Abstract

Background: ALPPS was developed to induce accelerated future liver remnant (FLR) hypertrophy in order to increase hepatic tumour resectability and reduce the risk of post hepatectomy liver failure(PHLF).The only means of achieving long-term survival in hepatocellular carcinoma is complete tumor resection or liver transplantation. Patients with large hepatocellular carcinomas are currently not considered for liver transplantation.So, ALLPS is indicated in selected patients to induce rapid hepatic hypertrophy.
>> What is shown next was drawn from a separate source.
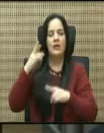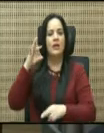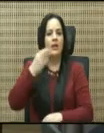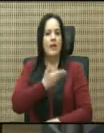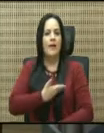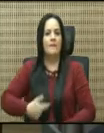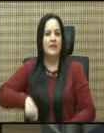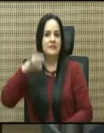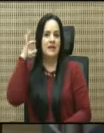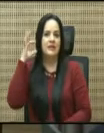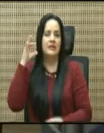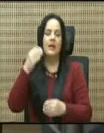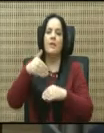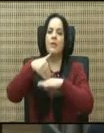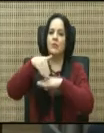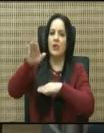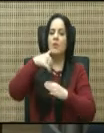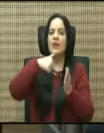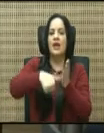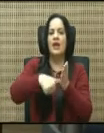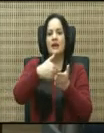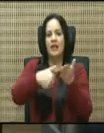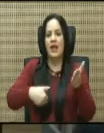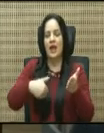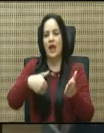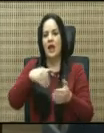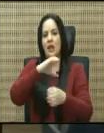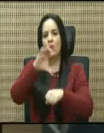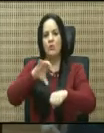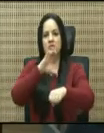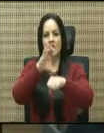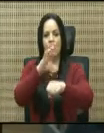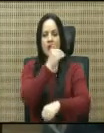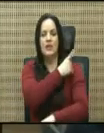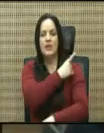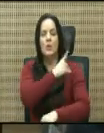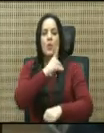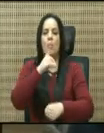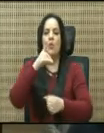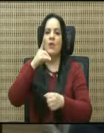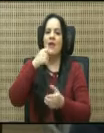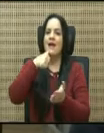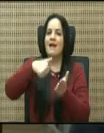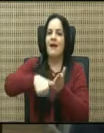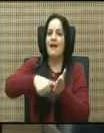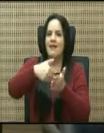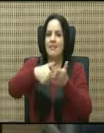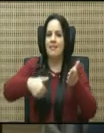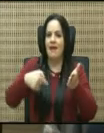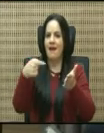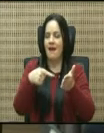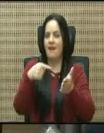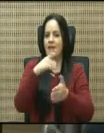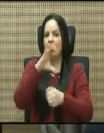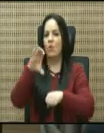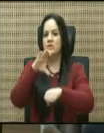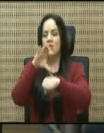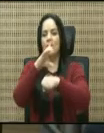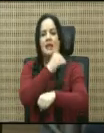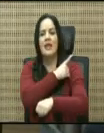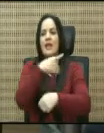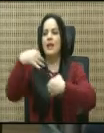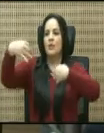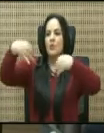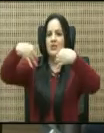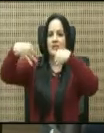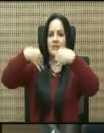a mandarle una carta al Consejo Directivo. una carta al Consejo Directivo para que de ello nos expliquen qué es lo que está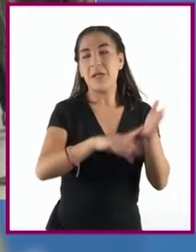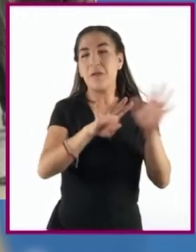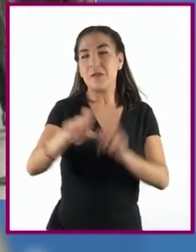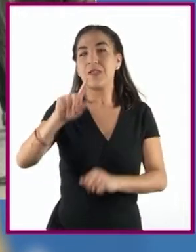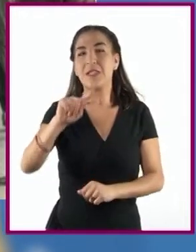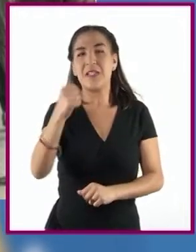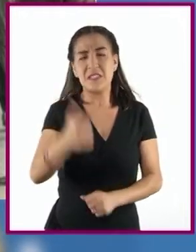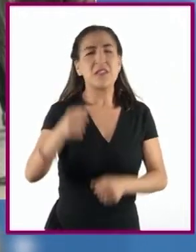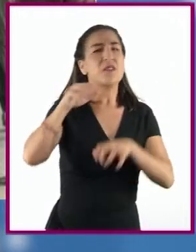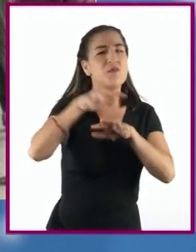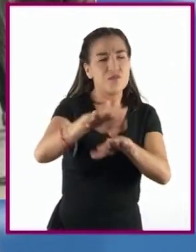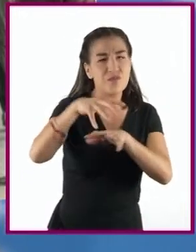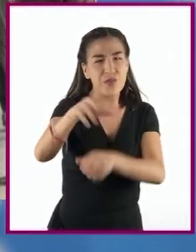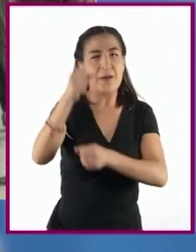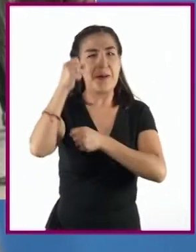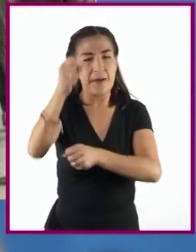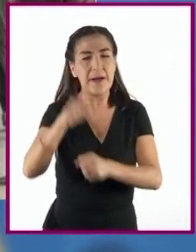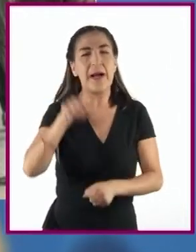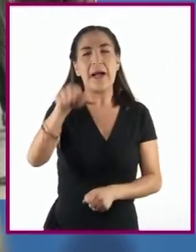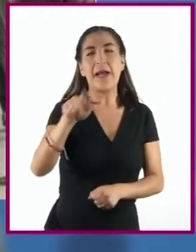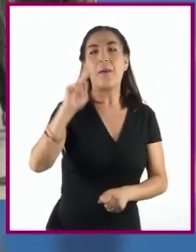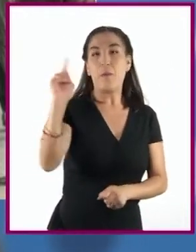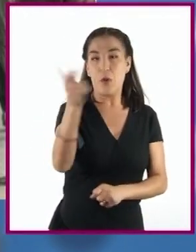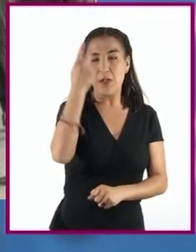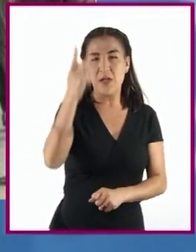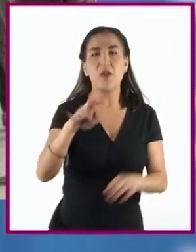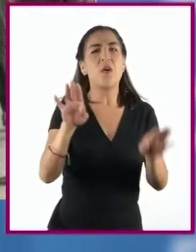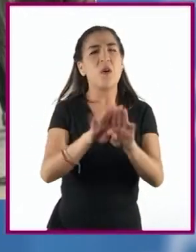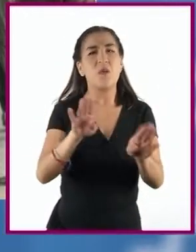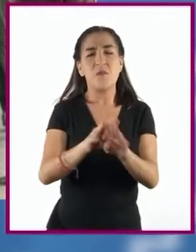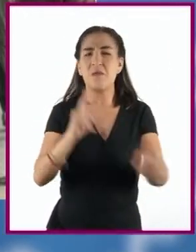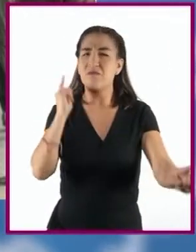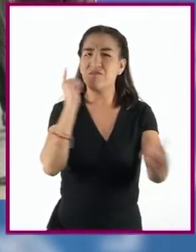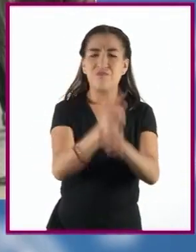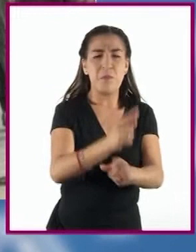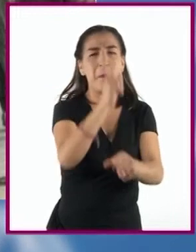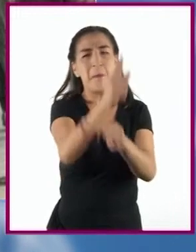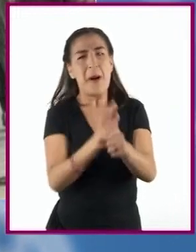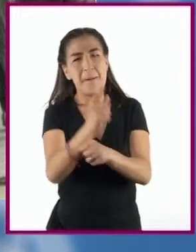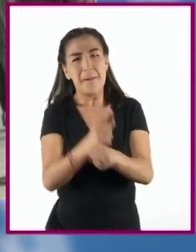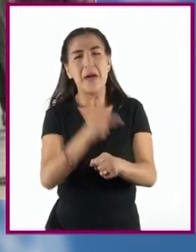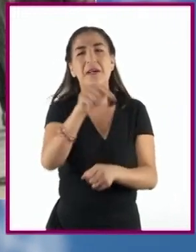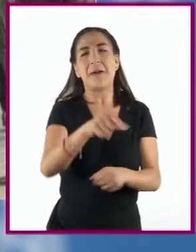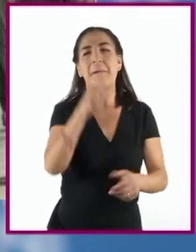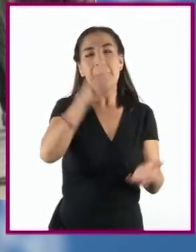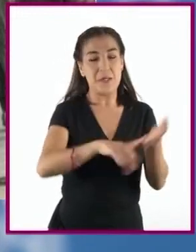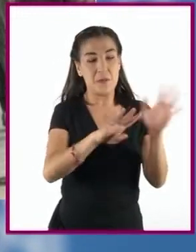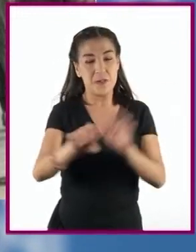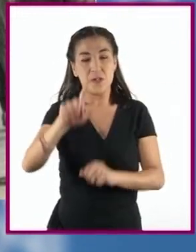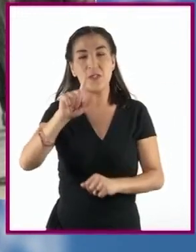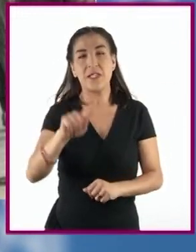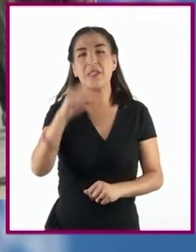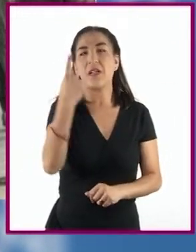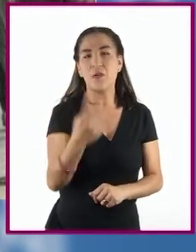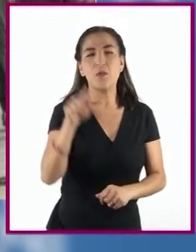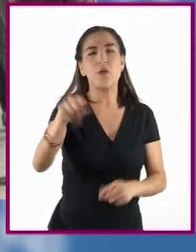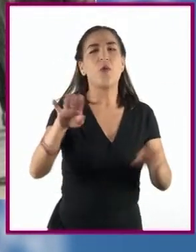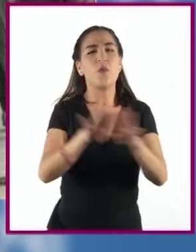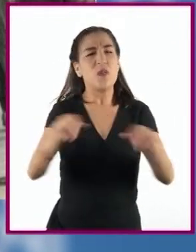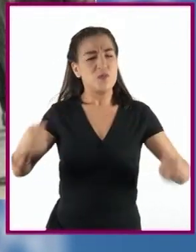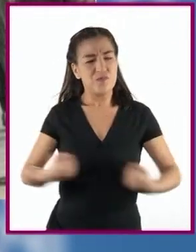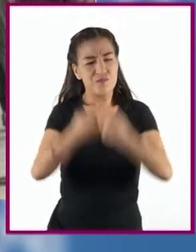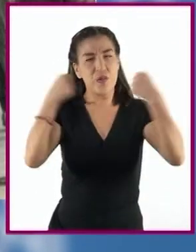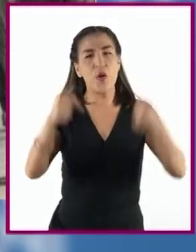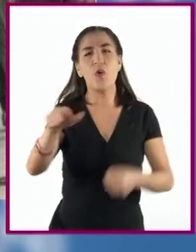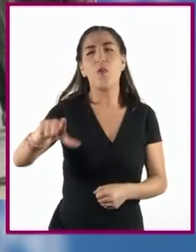una manifestación de estudiantes del IPN fue atacada el 10 de junio de 1971 por un grupo de choque del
Methods: Three patients initially presented with tumor measuring around 20-15 cm × 10-15cm in the right lobe of the liver. The liver was cirrhotic but liver function was normal in all 3 cases. CTvolumetry done and future liver remnant volume(FLRV) is < 40%. So we did ALLPS procedure to induce rapid and maximum hypertrophy in FLRV. During the first part of the procedure the right portal vein was ligated with complete liver parenchymal transection 1cm right of falciform ligament. The second procedure performed after 10-14 days with the division of right hepatic artery, right bile duct, right hepatic vein and liver segments 4-8 with tumor were removed. Results: >80% hypertrophy in FLRV was achieved in 10-14 days.Tumour was resected without developing PHLF . After 1 year follow up, patients are doing well with no signs of liver failure and recurrence Conclusion: ALPPS leads to sufficient hepatic hypertrophy within 2 weeks, avoiding PHLF in most patients. ALPPS should be considered in selected patients with large hepatocellular carcinomas.